Rich in Gold Rush history, Breckenridge is the perfect place to spend a haunted Halloween. With hundreds of buildings listed on the National Registration of Historic Landmarks, you can step back in time to a town preserved in the prospecting days of the 18- and 1900s – and possibly have a brush with it’s inhabitants from that time, too!
Book a walking tour with The Breckenridge Heritage Alliance and learn about the haunted history of the town. The perfect way to acclimate to the altitude, the Halloween Victorian Tour & Tea offers an abbreviated walking tour followed by tea served in one of town’s historic homes. For a spookier setting, the Alliance allows guests to test their hand at paranormal investigation, enjoy a nighttime cemetery stroll, or learn about the former inhabitants of historic Breckenridge (some who seem to have never really left.)
If you’d rather explore the best haunts of Breckenridge on your own, be sure to look into these local hot spots:
The Brown Hotel Currently a local hangout for live music, the Brown Hotel once actually served as a hotel and restaurant when opened in 1868. According to legend, lady of the night Ms. Whitney was murdered in one of the upstairs rooms by the hotel owner when he learned of her plan to take over the business. Drafts, cold spots and the sounds of footsteps upstairs are common happenings at the historic establishment.
Après Handcrafted Libations Originally a boarding house, the building now houses Après Handcrafted Libations, a craft tasting room offering the best libations in Summit County. It is said that the widow Sylvia haunts the building, having never found a man to take her late husband’s place and care for her – which explains her reported warmth towards men and hostility towards women.
With a history rich with prospectors, cowboys, and historical figures, the Valley Brook Cemetery is bound to have a few spooky stories hidden behind it’s headstones.

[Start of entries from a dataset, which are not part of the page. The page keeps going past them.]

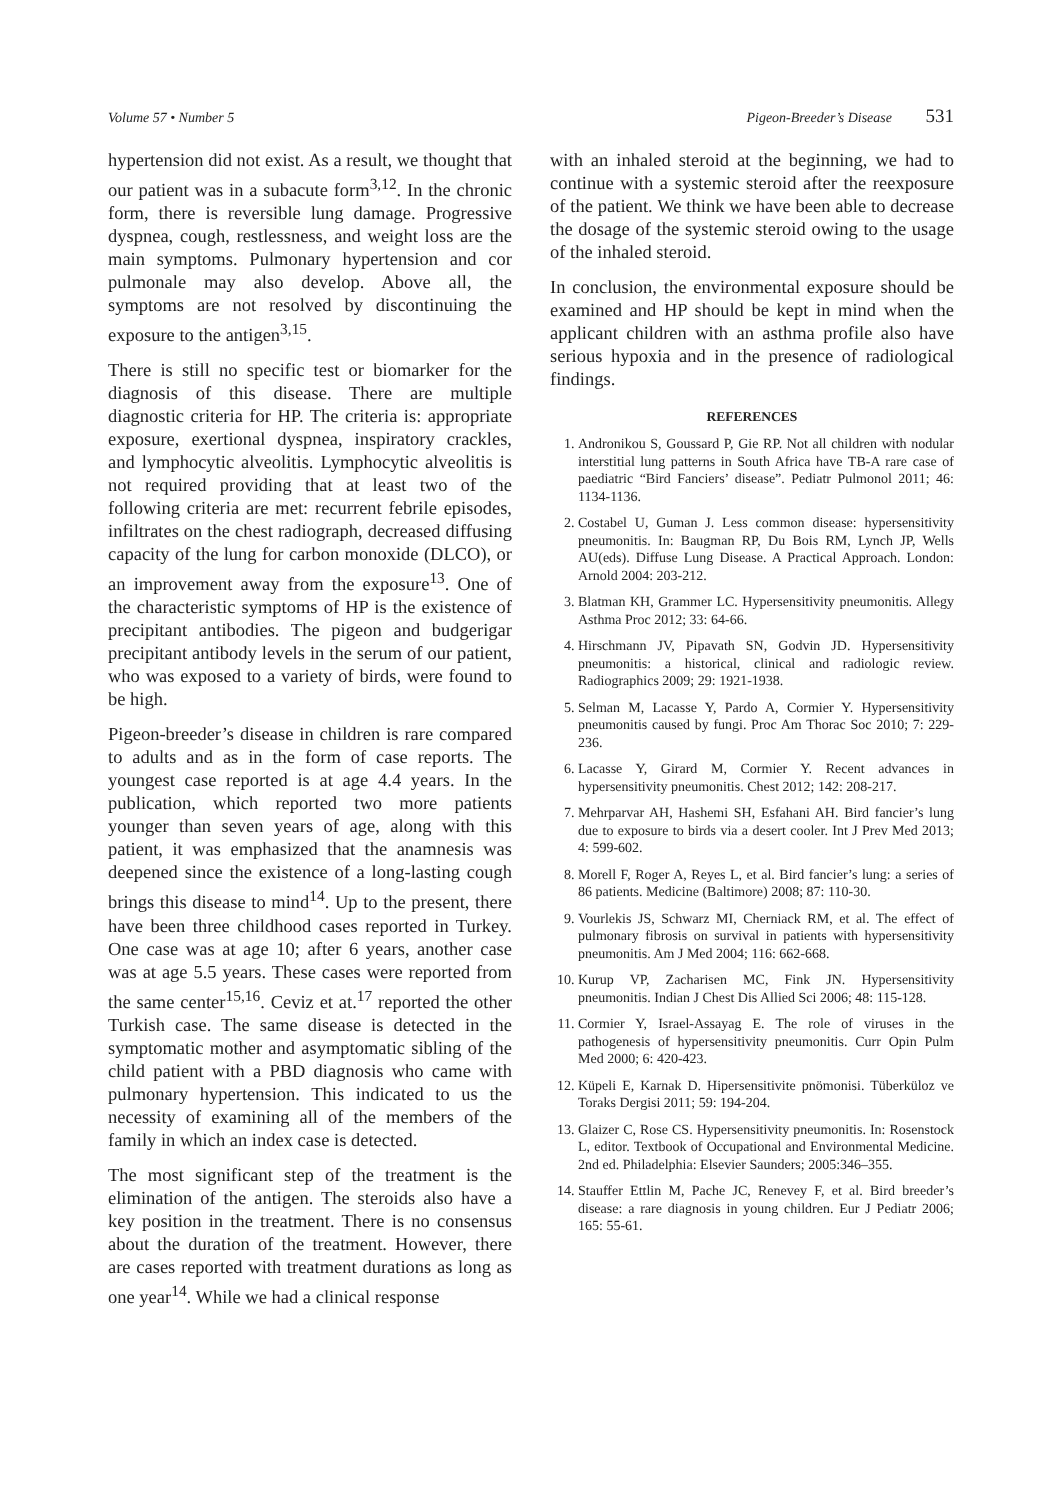Volume 57 • Number 5 Pigeon-Breeder’s Disease 531
hypertension did not exist. As a result, we thought that our patient was in a subacute form<sup>3,12</sup>. In the chronic form, there is reversible lung damage. Progressive dyspnea, cough, restlessness, and weight loss are the main symptoms. Pulmonary hypertension and cor pulmonale may also develop. Above all, the symptoms are not resolved by discontinuing the exposure to the antigen<sup>3,15</sup>.
There is still no specific test or biomarker for the diagnosis of this disease. There are multiple diagnostic criteria for HP. The criteria is: appropriate exposure, exertional dyspnea, inspiratory crackles, and lymphocytic alveolitis. Lymphocytic alveolitis is not required providing that at least two of the following criteria are met: recurrent febrile episodes, infiltrates on the chest radiograph, decreased diffusing capacity of the lung for carbon monoxide (DLCO), or an improvement away from the exposure<sup>13</sup>. One of the characteristic symptoms of HP is the existence of precipitant antibodies. The pigeon and budgerigar precipitant antibody levels in the serum of our patient, who was exposed to a variety of birds, were found to be high.
Pigeon-breeder’s disease in children is rare compared to adults and as in the form of case reports. The youngest case reported is at age 4.4 years. In the publication, which reported two more patients younger than seven years of age, along with this patient, it was emphasized that the anamnesis was deepened since the existence of a long-lasting cough brings this disease to mind<sup>14</sup>. Up to the present, there have been three childhood cases reported in Turkey. One case was at age 10; after 6 years, another case was at age 5.5 years. These cases were reported from the same center<sup>15,16</sup>. Ceviz et at.<sup>17</sup> reported the other Turkish case. The same disease is detected in the symptomatic mother and asymptomatic sibling of the child patient with a PBD diagnosis who came with pulmonary hypertension. This indicated to us the necessity of examining all of the members of the family in which an index case is detected.
The most significant step of the treatment is the elimination of the antigen. The steroids also have a key position in the treatment. There is no consensus about the duration of the treatment. However, there are cases reported with treatment durations as long as one year<sup>14</sup>. While we had a clinical response
with an inhaled steroid at the beginning, we had to continue with a systemic steroid after the reexposure of the patient. We think we have been able to decrease the dosage of the systemic steroid owing to the usage of the inhaled steroid.
In conclusion, the environmental exposure should be examined and HP should be kept in mind when the applicant children with an asthma profile also have serious hypoxia and in the presence of radiological findings.
REFERENCES
1. Andronikou S, Goussard P, Gie RP. Not all children with nodular interstitial lung patterns in South Africa have TB-A rare case of paediatric “Bird Fanciers’ disease”. Pediatr Pulmonol 2011; 46: 1134-1136.
2. Costabel U, Guman J. Less common disease: hypersensitivity pneumonitis. In: Baugman RP, Du Bois RM, Lynch JP, Wells AU(eds). Diffuse Lung Disease. A Practical Approach. London: Arnold 2004: 203-212.
3. Blatman KH, Grammer LC. Hypersensitivity pneumonitis. Allegy Asthma Proc 2012; 33: 64-66.
4. Hirschmann JV, Pipavath SN, Godvin JD. Hypersensitivity pneumonitis: a historical, clinical and radiologic review. Radiographics 2009; 29: 1921-1938.
5. Selman M, Lacasse Y, Pardo A, Cormier Y. Hypersensitivity pneumonitis caused by fungi. Proc Am Thorac Soc 2010; 7: 229-236.
6. Lacasse Y, Girard M, Cormier Y. Recent advances in hypersensitivity pneumonitis. Chest 2012; 142: 208-217.
7. Mehrparvar AH, Hashemi SH, Esfahani AH. Bird fancier’s lung due to exposure to birds via a desert cooler. Int J Prev Med 2013; 4: 599-602.
8. Morell F, Roger A, Reyes L, et al. Bird fancier’s lung: a series of 86 patients. Medicine (Baltimore) 2008; 87: 110-30.
9. Vourlekis JS, Schwarz MI, Cherniack RM, et al. The effect of pulmonary fibrosis on survival in patients with hypersensitivity pneumonitis. Am J Med 2004; 116: 662-668.
10. Kurup VP, Zacharisen MC, Fink JN. Hypersensitivity pneumonitis. Indian J Chest Dis Allied Sci 2006; 48: 115-128.
11. Cormier Y, Israel-Assayag E. The role of viruses in the pathogenesis of hypersensitivity pneumonitis. Curr Opin Pulm Med 2000; 6: 420-423.
12. Küpeli E, Karnak D. Hipersensitivite pnömonisi. Tüberküloz ve Toraks Dergisi 2011; 59: 194-204.
13. Glaizer C, Rose CS. Hypersensitivity pneumonitis. In: Rosenstock L, editor. Textbook of Occupational and Environmental Medicine. 2nd ed. Philadelphia: Elsevier Saunders; 2005:346–355.
14. Stauffer Ettlin M, Pache JC, Renevey F, et al. Bird breeder’s disease: a rare diagnosis in young children. Eur J Pediatr 2006; 165: 55-61.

The final resting place of famous (and infamous) residents is located just two miles north of downtown.
The Gold Pan Saloon This local haunt was established in the late 1800’s as a rough and rowdy bar for miners but stands today as one of the oldest continuously operating bars West of the Mississippi. Outlasting Prohibition, legend has it the Gold Pan served moonshine in a back room only accessible through tunnel. It even played host to the last gunfight ever recorded in the town. Paranormal activity is often experienced on the upper floor and believed to be the spirit of a miner who hasn’t given up the search for gold.